Washington – Officials and experts believe that US Defense Secretary James Mattis’ first trip to the Middle East and North Africa will focus on the war against the ISIS terror group and reveal President Donald Trump’s policy on Syria.
Mattis will be visiting Saudi Arabia, Egypt, Qatar and Israel on a trip which may give clarity on the Trump administration’s willingness to use more military power than former President Barack Obama did.
One of the main questions from allies about Syria is whether Washington has formulated a strategy to prevent areas seized from militants from collapsing into ethnic and sectarian feuds or succumbing to a new generation of extremism, as parts of Iraq and Afghanistan have done since the United States invaded them.
US-backed forces are fighting to retake the ISIS strongholds of Mosul in Iraq and Raqqa in Syria, and questions remain about what will happen after that and what role other allies such as Saudi Arabia, can play.
Administration officials said the US strategy in Syria — to defeat ISIS while still calling for the removal of Syrian regime head Bashar al-Assad — is unchanged, a message Mattis is expected to reinforce.
A Reuters report indicates that Trump has given the US military more freedom to use force, which was demonstrated by his recent order for strikes against a Syrian airbase.
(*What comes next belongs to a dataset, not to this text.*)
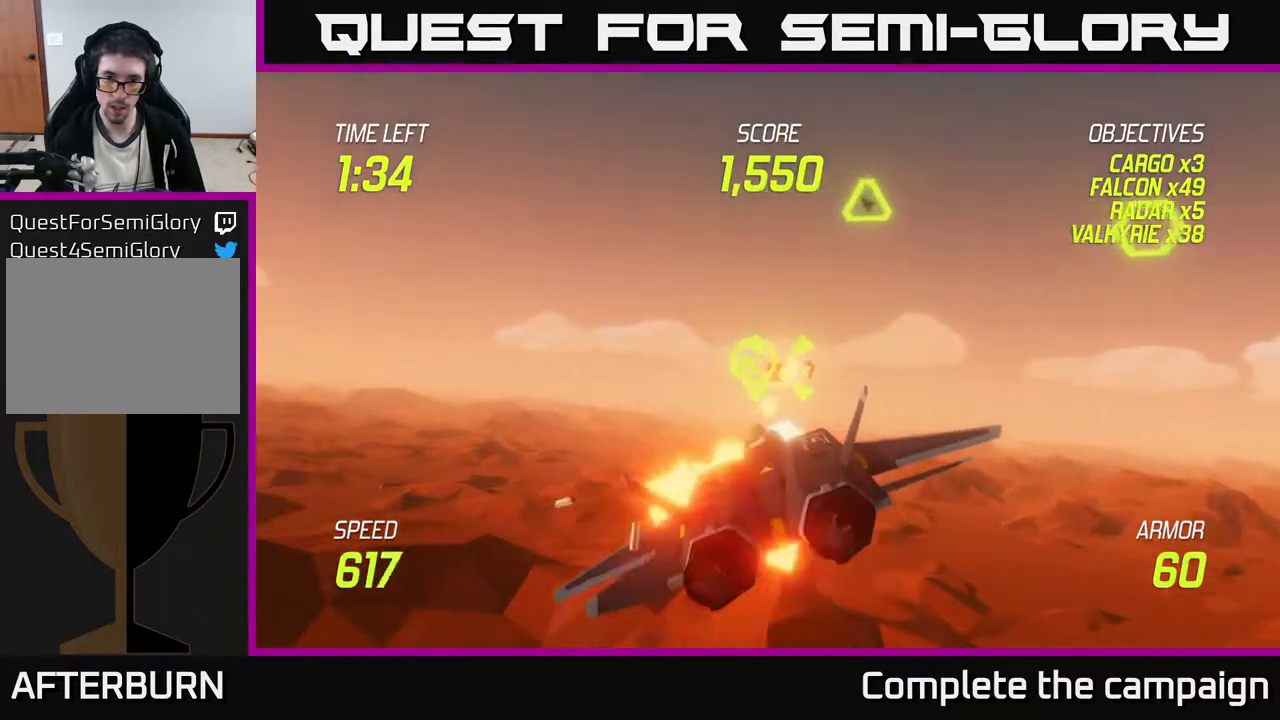
{"buttons": [], "left_stick": "right", "events": [[133, "left_stick", "left"], [217, "R2", "up"], [233, "left_stick", "down"], [317, "left_stick", "right"], [333, "L2", "down"], [433, "L2", "up"]]}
The strike was a response to the regime’s chemical attack against the town of Khan Sheikhun earlier this month.
Trump’s policy on Syria began to take shape following its Cruise missile strike. It calls for defeating ISIS, cementing stability, reaching a transition period and managing the country in the post-transition phase.
An official US source, who chose to remain anonymous, told the Associated Press that in the first phase of the Syria policy, Washington is not seeking to send forces overthrow Assad.
For the second phase, the Trump administration has spoken about “interim zones of stability.” These would be different than the “safe zones” the Obama administration considered but never opted for because they would have required a US military presence to enforce, potentially putting American aircraft in conflict with the Syrian regime jets.
Under Trump’s plan, the regime would be party to the stability zones and US or Arab aircraft could ostensibly patrol them without clashing with Syrian warplanes.
With security restored, the administration hopes local leaders who were forced to flee can return and lead local governments. They could help restore basic services and police Syria. The basic idea would be Sunni forces policing predominantly Sunni areas, Kurdish forces policing Kurdish areas and so on.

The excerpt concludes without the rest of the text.